Russian Muslims flexed their political muscle in an enormous rally this week with more than 500,000 people gathered before a mosque to cheer speeches critical of the Kremlin’s foreign policy.
But the man rousing the crowd was none other that Ramzan Kadyrov, the Chechen leader who often calls himself Russian President Vladimir Putin’s “loyal foot soldier.” In fact, Kadyrov is positioning himself as the main advocate for Russian Muslims, and at the rally on Monday he was out to show his ability to mobilize the population. Speakers vowed that followers were willing to die for his ideas, and the crowd roared back its approval, chanting, “Allah Akbar,” God is great!
Chechen police counted 1.1 million participants at the rally in the Chechen capital Grozny, while local media counted the crowd at about half that size, but it was still vast.
ADVERTISEMENT
Kadyrov’s fury was directed at the leadership of Myanmar and at the Kremlin’s apparent indifference to the deaths of hundreds of Sunni Muslims among the Rohingya population.
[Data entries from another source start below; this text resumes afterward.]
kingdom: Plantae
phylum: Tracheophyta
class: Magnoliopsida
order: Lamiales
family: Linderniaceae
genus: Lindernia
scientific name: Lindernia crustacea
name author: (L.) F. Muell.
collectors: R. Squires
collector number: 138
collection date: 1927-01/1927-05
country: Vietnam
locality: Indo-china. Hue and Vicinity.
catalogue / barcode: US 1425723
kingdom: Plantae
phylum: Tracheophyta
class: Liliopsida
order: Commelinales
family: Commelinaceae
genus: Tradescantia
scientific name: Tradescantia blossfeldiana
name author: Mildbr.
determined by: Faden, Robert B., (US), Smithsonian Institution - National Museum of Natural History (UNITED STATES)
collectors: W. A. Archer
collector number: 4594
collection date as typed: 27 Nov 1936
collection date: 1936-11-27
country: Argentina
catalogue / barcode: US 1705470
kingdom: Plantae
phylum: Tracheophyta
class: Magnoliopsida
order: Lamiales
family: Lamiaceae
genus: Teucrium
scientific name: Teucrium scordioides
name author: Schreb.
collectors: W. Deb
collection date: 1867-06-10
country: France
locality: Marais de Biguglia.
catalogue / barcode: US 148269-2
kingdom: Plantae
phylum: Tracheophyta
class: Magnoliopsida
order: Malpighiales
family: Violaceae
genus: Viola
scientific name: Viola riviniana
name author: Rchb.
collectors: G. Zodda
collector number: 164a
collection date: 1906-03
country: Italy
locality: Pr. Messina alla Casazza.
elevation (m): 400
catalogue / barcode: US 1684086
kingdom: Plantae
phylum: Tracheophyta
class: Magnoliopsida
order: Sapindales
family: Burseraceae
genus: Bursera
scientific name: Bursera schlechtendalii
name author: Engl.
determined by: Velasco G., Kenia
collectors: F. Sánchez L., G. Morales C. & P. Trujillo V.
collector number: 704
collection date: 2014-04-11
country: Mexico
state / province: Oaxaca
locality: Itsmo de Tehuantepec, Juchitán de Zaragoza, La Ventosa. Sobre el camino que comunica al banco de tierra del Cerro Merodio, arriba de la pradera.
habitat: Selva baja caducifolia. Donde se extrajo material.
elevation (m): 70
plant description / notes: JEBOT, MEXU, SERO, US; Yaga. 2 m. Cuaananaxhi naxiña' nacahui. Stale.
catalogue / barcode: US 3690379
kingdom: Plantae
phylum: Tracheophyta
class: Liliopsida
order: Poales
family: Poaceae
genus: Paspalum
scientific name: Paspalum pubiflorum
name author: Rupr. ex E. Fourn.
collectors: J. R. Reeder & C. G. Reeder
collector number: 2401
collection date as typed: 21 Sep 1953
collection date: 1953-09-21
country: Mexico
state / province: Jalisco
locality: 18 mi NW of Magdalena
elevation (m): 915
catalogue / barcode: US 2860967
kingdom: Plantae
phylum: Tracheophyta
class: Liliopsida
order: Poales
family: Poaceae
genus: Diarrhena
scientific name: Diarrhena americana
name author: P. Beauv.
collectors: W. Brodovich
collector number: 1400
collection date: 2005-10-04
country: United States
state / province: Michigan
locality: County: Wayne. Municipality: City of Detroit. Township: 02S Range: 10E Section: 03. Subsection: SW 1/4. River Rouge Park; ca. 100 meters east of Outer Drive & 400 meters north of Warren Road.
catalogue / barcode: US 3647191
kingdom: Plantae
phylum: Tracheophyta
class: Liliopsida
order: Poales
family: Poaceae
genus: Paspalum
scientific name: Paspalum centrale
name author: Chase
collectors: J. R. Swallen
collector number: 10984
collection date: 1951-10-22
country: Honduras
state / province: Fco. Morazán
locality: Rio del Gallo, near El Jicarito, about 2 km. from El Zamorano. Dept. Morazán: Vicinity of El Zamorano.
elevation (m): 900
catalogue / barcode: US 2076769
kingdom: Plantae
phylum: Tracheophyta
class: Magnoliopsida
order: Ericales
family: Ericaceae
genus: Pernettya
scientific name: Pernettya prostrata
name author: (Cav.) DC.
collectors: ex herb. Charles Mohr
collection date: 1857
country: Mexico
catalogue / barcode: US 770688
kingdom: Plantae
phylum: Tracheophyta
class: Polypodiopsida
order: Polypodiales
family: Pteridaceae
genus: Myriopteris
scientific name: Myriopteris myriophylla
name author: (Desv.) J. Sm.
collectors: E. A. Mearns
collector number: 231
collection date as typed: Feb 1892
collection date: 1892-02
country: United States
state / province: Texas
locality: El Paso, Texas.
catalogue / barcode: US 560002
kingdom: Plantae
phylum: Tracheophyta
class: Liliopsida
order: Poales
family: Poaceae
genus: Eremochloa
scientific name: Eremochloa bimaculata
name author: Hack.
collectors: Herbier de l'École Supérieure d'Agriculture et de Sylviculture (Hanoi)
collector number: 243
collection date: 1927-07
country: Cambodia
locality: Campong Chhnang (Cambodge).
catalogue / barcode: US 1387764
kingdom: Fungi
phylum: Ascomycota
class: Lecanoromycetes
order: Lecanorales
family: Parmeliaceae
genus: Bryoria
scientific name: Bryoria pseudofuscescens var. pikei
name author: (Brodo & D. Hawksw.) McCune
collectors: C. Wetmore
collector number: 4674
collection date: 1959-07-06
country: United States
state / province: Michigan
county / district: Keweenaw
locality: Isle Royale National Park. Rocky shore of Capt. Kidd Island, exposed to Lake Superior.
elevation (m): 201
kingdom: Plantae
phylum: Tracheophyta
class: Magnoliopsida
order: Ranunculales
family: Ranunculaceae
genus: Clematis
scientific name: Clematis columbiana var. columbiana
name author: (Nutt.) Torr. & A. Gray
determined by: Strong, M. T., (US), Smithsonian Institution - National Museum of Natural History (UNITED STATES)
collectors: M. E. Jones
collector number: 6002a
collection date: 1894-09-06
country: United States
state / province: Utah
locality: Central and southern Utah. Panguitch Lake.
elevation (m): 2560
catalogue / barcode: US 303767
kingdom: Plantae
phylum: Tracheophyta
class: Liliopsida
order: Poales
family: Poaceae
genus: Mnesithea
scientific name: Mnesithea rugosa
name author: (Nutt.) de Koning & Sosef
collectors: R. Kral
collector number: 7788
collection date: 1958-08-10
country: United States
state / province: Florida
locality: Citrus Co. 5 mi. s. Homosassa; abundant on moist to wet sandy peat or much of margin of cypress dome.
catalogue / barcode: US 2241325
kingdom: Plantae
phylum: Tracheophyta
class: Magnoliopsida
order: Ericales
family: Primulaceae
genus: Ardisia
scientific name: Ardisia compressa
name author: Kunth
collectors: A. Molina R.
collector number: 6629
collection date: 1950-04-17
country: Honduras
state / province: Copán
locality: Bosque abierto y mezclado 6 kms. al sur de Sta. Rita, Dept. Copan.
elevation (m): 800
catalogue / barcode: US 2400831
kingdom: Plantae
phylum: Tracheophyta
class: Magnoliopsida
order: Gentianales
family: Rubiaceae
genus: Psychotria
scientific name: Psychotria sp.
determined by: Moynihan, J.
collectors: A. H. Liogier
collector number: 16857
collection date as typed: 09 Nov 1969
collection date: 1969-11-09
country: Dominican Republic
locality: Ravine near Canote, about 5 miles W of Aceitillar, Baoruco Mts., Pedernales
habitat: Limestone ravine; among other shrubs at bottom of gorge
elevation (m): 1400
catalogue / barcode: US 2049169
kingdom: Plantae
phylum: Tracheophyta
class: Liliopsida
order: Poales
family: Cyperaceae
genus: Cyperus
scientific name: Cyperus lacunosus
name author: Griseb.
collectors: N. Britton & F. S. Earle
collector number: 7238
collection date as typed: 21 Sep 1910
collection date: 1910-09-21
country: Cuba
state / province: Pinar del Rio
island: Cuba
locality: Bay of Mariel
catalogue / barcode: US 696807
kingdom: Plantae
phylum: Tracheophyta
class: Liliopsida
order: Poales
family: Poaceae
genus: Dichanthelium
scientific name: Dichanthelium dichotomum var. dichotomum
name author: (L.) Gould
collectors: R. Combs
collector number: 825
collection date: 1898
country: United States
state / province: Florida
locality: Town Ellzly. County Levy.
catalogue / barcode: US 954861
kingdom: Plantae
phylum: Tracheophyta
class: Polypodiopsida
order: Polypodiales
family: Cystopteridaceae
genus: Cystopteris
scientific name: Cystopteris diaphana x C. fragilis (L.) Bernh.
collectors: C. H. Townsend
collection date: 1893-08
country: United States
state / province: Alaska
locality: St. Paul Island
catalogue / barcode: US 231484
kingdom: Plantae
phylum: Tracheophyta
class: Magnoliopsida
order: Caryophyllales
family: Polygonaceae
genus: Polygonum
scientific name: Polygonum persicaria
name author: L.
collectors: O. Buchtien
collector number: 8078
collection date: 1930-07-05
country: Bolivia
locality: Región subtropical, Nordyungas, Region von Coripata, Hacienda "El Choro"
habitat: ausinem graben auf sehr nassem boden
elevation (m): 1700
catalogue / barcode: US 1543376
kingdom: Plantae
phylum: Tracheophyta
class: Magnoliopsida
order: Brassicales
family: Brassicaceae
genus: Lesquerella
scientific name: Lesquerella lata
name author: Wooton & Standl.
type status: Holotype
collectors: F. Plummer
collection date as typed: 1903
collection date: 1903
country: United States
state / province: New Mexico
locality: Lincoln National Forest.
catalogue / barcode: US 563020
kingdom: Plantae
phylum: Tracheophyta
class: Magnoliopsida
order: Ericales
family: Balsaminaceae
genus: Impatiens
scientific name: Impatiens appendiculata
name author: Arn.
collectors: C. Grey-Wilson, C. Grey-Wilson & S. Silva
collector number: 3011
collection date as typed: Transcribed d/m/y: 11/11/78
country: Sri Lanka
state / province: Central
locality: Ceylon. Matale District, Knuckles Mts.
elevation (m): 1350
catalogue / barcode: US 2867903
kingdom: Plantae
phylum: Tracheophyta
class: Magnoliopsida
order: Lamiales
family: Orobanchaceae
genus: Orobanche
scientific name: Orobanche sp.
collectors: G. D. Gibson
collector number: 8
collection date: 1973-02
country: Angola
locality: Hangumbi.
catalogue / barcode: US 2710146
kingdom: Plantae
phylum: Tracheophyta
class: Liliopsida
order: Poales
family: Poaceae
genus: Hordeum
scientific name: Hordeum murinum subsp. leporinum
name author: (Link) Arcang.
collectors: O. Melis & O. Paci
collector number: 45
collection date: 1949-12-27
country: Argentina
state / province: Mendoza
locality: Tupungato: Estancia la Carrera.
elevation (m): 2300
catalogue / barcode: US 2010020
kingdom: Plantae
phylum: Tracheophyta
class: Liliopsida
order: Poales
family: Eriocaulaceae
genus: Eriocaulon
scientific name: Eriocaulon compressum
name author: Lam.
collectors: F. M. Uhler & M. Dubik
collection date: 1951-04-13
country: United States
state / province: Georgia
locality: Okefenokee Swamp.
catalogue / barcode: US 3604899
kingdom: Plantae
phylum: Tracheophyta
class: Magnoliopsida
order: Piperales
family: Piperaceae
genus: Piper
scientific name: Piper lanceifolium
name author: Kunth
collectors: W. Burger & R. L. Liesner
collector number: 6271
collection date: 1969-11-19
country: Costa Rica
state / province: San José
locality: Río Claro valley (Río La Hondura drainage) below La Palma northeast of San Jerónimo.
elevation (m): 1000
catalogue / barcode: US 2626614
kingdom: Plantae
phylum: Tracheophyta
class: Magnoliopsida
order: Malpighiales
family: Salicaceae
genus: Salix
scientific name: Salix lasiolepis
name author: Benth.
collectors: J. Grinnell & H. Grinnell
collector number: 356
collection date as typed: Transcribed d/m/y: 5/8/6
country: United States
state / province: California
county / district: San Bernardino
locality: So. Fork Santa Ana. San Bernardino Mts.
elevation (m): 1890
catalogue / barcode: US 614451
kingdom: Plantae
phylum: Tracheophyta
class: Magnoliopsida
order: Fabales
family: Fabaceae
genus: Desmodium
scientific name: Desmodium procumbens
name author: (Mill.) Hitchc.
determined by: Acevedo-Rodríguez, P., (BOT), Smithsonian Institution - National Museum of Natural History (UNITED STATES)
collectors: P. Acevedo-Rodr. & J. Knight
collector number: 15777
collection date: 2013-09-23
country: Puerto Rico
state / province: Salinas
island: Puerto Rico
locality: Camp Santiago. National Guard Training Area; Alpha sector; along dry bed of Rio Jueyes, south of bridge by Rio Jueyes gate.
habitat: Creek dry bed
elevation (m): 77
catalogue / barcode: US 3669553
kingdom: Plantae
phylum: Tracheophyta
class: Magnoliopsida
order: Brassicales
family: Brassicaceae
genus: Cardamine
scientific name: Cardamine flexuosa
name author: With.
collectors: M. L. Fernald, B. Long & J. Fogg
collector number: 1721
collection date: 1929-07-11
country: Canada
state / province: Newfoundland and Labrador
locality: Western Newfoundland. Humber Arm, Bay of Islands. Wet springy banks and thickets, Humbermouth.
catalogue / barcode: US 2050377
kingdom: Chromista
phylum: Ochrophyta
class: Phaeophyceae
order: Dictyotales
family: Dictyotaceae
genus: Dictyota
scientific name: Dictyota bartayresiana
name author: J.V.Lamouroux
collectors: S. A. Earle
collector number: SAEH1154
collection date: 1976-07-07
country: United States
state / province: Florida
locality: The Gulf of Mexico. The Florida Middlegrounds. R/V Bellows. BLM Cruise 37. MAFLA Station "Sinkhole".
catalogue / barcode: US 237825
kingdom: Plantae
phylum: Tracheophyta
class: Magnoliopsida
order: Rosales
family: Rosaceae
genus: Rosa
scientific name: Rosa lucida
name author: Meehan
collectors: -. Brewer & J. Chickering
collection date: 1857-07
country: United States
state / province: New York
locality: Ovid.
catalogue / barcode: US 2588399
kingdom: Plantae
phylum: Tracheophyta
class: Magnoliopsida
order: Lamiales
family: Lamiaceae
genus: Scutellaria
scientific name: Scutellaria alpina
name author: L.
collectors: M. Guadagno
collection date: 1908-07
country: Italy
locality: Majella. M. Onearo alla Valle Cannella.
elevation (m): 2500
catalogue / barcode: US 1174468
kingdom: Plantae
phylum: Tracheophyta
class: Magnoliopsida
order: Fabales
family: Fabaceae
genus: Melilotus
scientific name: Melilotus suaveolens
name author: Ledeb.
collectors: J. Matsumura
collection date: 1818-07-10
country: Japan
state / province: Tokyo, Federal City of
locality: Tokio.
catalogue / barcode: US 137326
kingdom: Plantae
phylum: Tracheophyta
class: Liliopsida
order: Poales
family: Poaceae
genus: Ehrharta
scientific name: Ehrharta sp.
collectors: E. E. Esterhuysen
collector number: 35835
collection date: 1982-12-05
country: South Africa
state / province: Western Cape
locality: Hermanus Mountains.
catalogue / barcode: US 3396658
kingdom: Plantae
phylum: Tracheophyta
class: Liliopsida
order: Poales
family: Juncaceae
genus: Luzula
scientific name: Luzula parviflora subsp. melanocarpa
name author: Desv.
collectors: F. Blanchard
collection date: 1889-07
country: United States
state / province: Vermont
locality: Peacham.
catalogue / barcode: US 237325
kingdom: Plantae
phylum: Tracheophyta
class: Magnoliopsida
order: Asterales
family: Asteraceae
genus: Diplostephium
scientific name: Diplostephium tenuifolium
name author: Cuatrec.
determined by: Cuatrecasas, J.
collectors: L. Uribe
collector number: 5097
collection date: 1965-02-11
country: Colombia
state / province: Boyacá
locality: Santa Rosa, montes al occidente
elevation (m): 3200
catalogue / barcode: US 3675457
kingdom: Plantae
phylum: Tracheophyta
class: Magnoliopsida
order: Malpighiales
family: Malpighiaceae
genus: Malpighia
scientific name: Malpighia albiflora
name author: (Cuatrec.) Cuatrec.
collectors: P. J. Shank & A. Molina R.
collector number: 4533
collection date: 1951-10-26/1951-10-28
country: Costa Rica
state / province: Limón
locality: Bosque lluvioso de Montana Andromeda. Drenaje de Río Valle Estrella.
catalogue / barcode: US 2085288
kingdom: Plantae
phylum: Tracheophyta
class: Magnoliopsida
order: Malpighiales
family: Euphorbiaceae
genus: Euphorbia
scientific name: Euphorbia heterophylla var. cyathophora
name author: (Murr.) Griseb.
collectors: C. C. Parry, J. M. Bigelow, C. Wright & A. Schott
And Russian political observers knew how to interpret the message that the country’s key Muslim leader was sending to Moscow from the southern republic.
Writing in the business daily Vedomosti, sociologist Denis Volkov argued that Russian Muslims today had a choice between political platforms inspired by Kadyrov and the ideas promoted by the leader of the so-called Islamic State, Abu Bakr al-Baghdadi. “But if 46-year-old Bakr al-Baghdadi is already losing his caliphate, 40-year-old Kadyrov is just getting his second wind, as a politician and a religious leader.”
Kadyrov appeared seated on a carved, golden throne to make a statement for his video blog, addressing millions of his fans: “If only I had my own will and a chance, I would strike with a nuclear bomb at those who kill women, children and old people,” Kadyrov said, without specifying the concrete enemy, but hinting his frustration at not being in charge of Russian nuclear arsenal.
The Chechen leader said that he had been working “with representatives of all Arab and Muslim countries.” Then this “faithful foot soldier” of Putin made a sensational statement: “If Russia is going to support those devils who commit the crime, I will be against Russia’s position, because I have my vision, my own position,” Kadyrov said with half closed eyes, as if he were tired or heartbroken.
Indeed, Kadyrov’s eyes filled with tears as he listened to a preacher addressing the enormous crowd before “The Heart of Chechnya” mosque in Grozny, promising that Chechnya would send an immense army of fighters to Myanmar. “Each of those warriors loves death more, much more, than their miserable lives,” said the imam.
The current hardship in remote Myanmar began years ago but apparently neither Kadyrov nor any of his aides have been reading news reports about the violent religious conflict between the Buddhist majority and Muslim minority in Myanmar, which forced tens of thousands of Rohingya Muslims into restricted camps. Kadyrov, in his video addressing Russian Muslims, admits, “We did not know about the seven-year-long crisis, we found out only now, when people started talking about it.”
Last spring, Russia and China blocked an initiative at the United Nations Security Council to resolve the violent crisis in Myanmar. Nobody in Moscow debated it, or cared much about the former British colony in Southeast Asia.
Things changed suddenly after the “million [Muslim] rally” in Grozny on Monday. At the BRICS summit meeting in China on Tuesday, when meeting with Egyptian President Abdel Fattah el-Sisi, Putin condemned the violence in Myanmar and called for the Kremlin to seize control of the situation.
But on this issue, at least, is it the Kremlin, or Kadyrov, seizing control?